(Text excerpt)
-.-.-

CAR T cells, CAR NK cells and CAR macrophages exhibit distinct traits in glioma models but are similarly enhanced when combined with cytokines

Chimeric antigen receptor (CAR) T cell therapy is a promising immunotherapy against cancer. Although there is a growing interest in other cell types, a comparison of CAR immune effector cells in challenging solid tumor contexts is lacking. Here, we compare mouse and human NKG2D-CAR expressing T cells, NK cells and macrophages against glioblastoma, the most aggressive primary brain tumor. In vitro we show that T cell cancer killing is CAR-dependent, whereas intrinsic cytotoxicity overrules CAR-dependence for NK cells and CAR macrophages reduce glioma cells in co-culture assays. In orthotopic immunocompetent glioma mouse models, systemically administered CAR T cells demonstrate superior accumulation in the tumor and each immune cell type induces distinct changes in the tumor microenvironment. An otherwise low therapeutic efficacy is significantly enhanced by co-expression of pro-inflammatory cytokines in all CAR immune effector cells, underscoring the necessity for multifaceted cell engineering strategies to overcome the immunosuppressive solid tumor microenvironment. Overall design: Mice bearing Gl261 syngeneic tumors were injected with different CAR cells and analyzed using single-cell RNA-Sequencing. Biological replicates were multiplexed with barcoded lipids. Library preparation was conducted using 10X 3' mRNA-Sequencing reagents.

-.-.-

(Study material)

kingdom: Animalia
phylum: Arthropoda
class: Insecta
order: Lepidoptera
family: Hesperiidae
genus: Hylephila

-.-.-

(Questions on the material)
A. According to the CAR cell summary, what syngeneic tumors did the mice carry?
B. For each statement, answer yes or no to whether it agrees with the CAR cell summary, and quote the words of the summary that decide it.
(i) Systemically given CAR T cells gathered in the tumor better than the other cell types.
(ii) In vitro, the cancer killing by NK cells depended mainly on the CAR.
(iii) Biological replicates were multiplexed with barcoded lipids.
The rows come from a separate source and have no connection to the text.

(Solution set)
A. Gl261 syngeneic tumors.

B.
(i) Yes: "systemically administered CAR T cells demonstrate superior accumulation in the tumor"
(ii) No: "intrinsic cytotoxicity overrules CAR-dependence for NK cells"
(iii) Yes: "Biological replicates were multiplexed with barcoded lipids."